■ BRIEF ■
Copy out every one of the records below word for word, leaving out the pictures.

━━━━━ DATASET EXTRACT ━━━━━

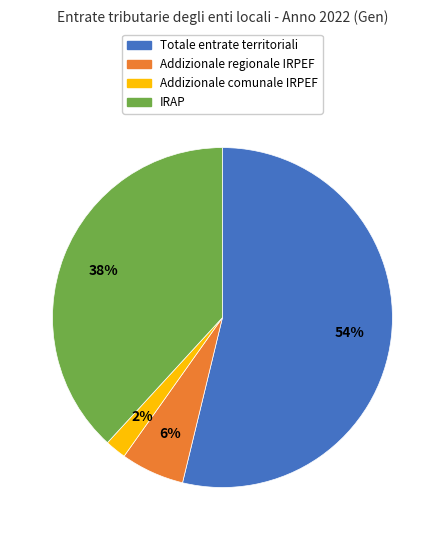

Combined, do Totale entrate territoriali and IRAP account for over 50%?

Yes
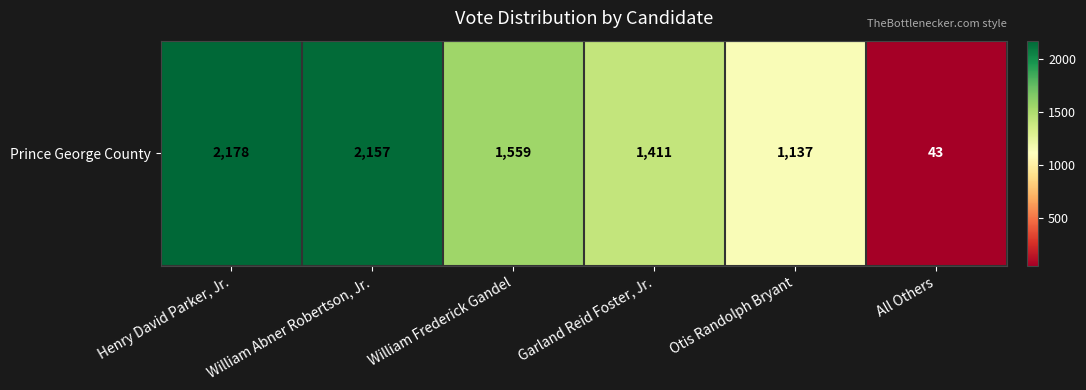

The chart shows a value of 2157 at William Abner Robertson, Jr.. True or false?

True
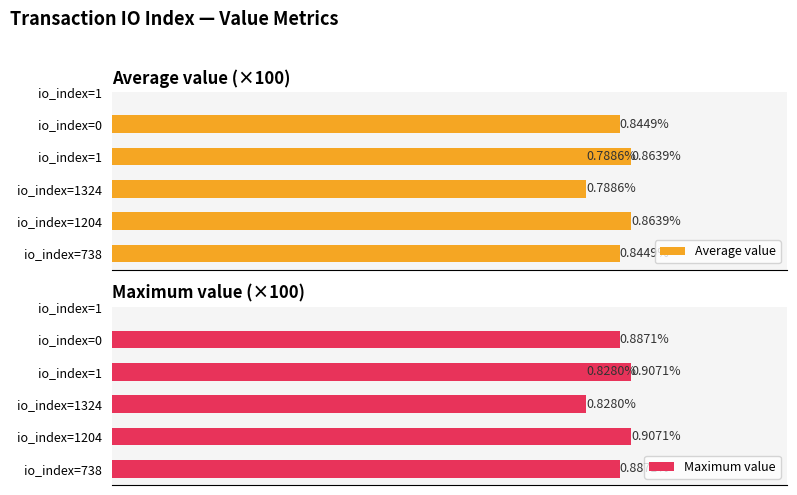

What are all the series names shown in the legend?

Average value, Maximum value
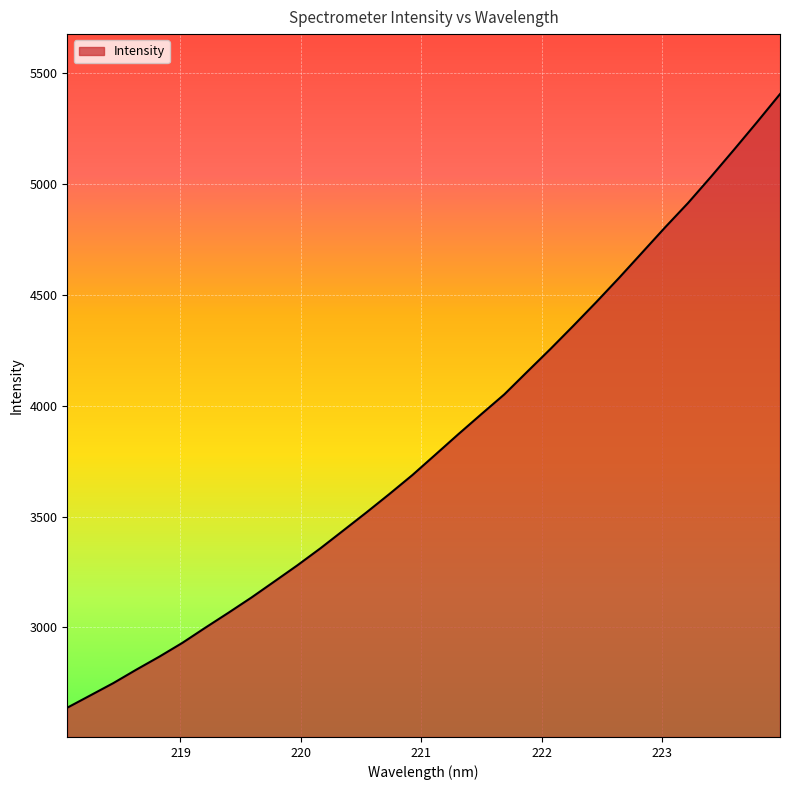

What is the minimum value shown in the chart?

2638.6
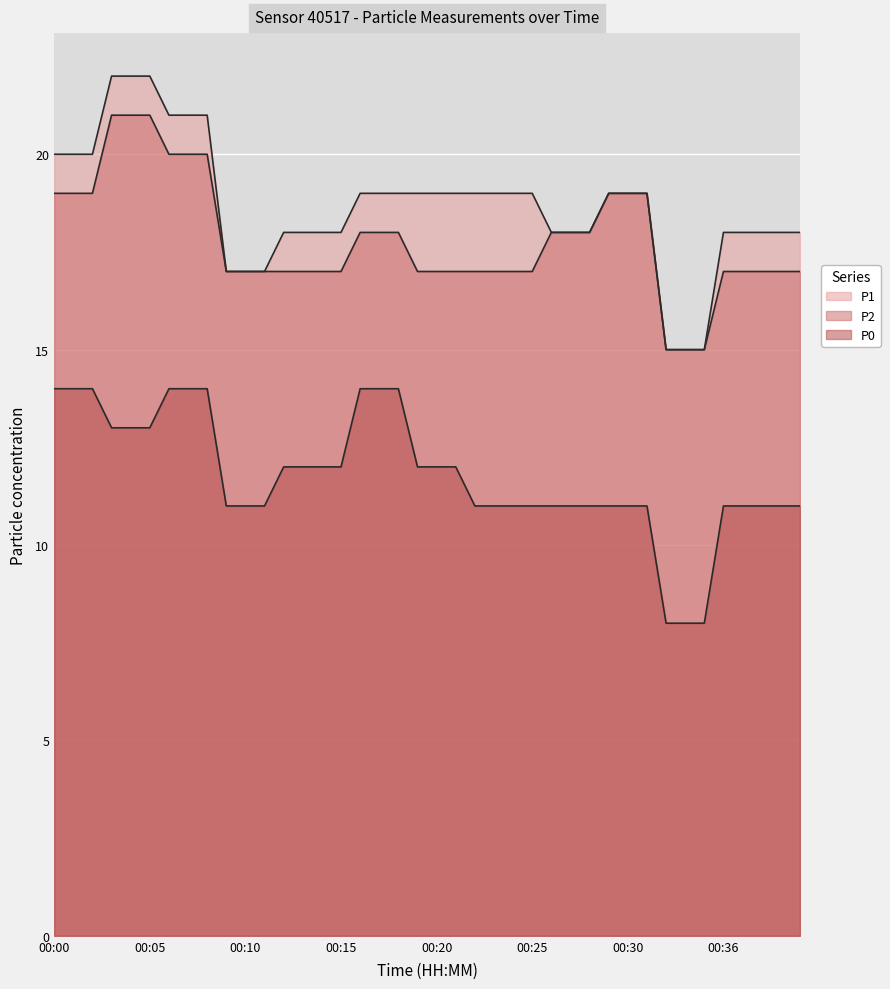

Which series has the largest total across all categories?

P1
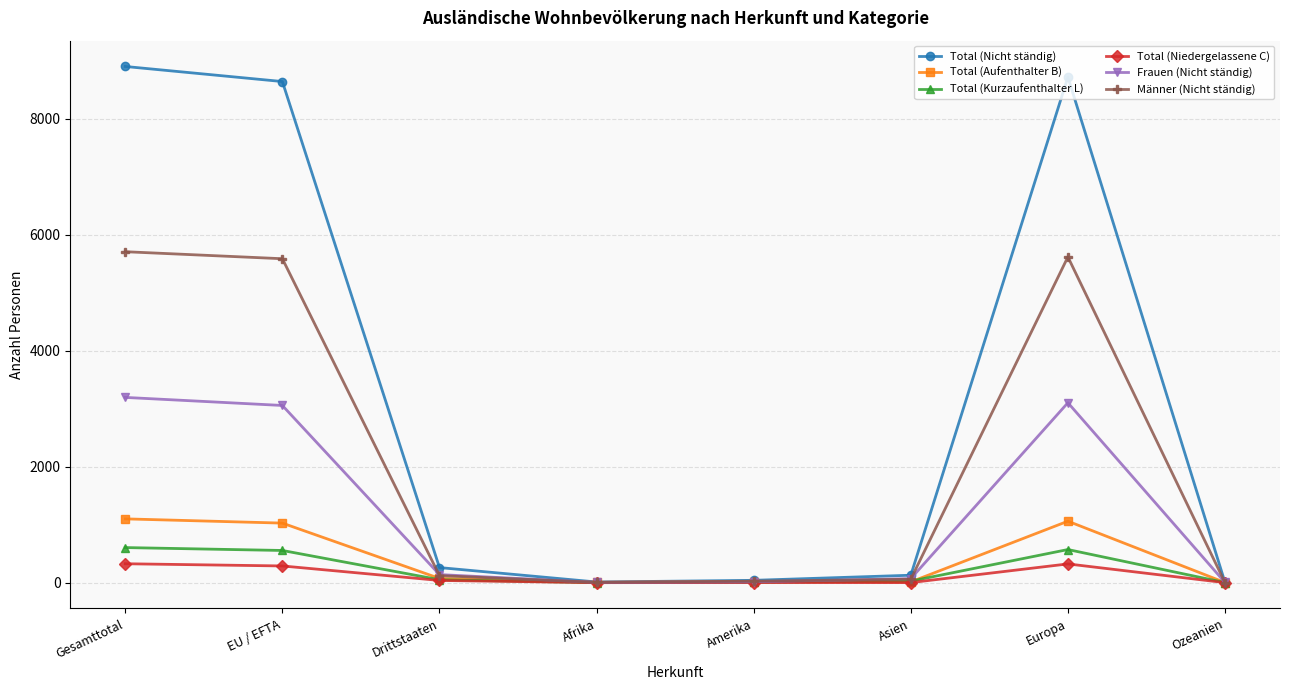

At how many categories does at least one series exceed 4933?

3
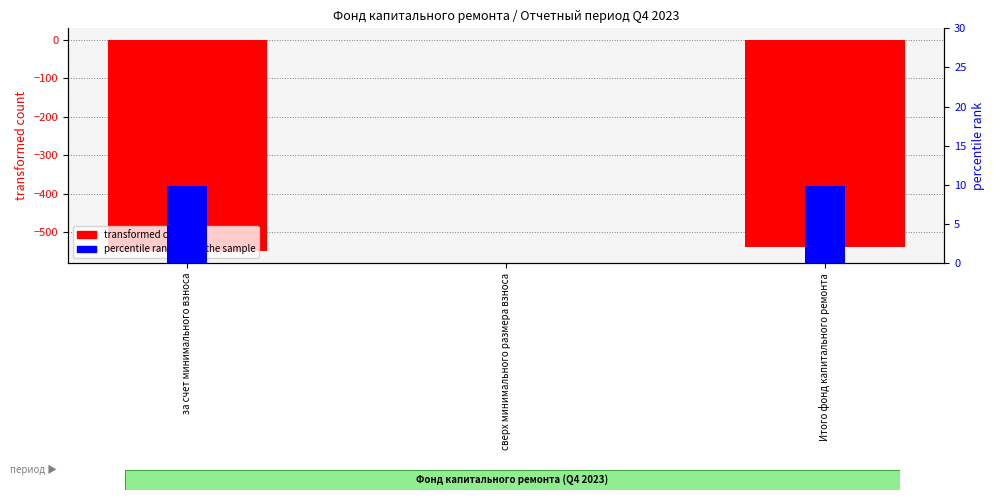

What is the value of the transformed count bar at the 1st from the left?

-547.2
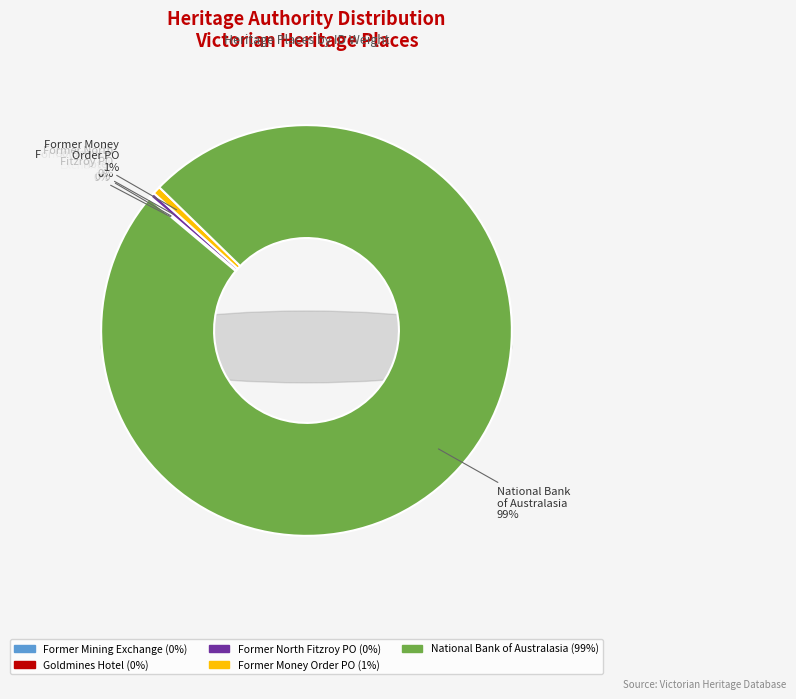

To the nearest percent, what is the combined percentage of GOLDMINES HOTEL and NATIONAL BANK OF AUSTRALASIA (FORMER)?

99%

━━━━━

■ EXERCISE SOLUTION ■
Combined, do Totale entrate territoriali and IRAP account for over 50%?

Yes

The chart shows a value of 2157 at William Abner Robertson, Jr.. True or false?

True

What are all the series names shown in the legend?

Average value, Maximum value

What is the minimum value shown in the chart?

2638.6

Which series has the largest total across all categories?

P1

At how many categories does at least one series exceed 4933?

3

What is the value of the transformed count bar at the 1st from the left?

-547.2

To the nearest percent, what is the combined percentage of GOLDMINES HOTEL and NATIONAL BANK OF AUSTRALASIA (FORMER)?

99%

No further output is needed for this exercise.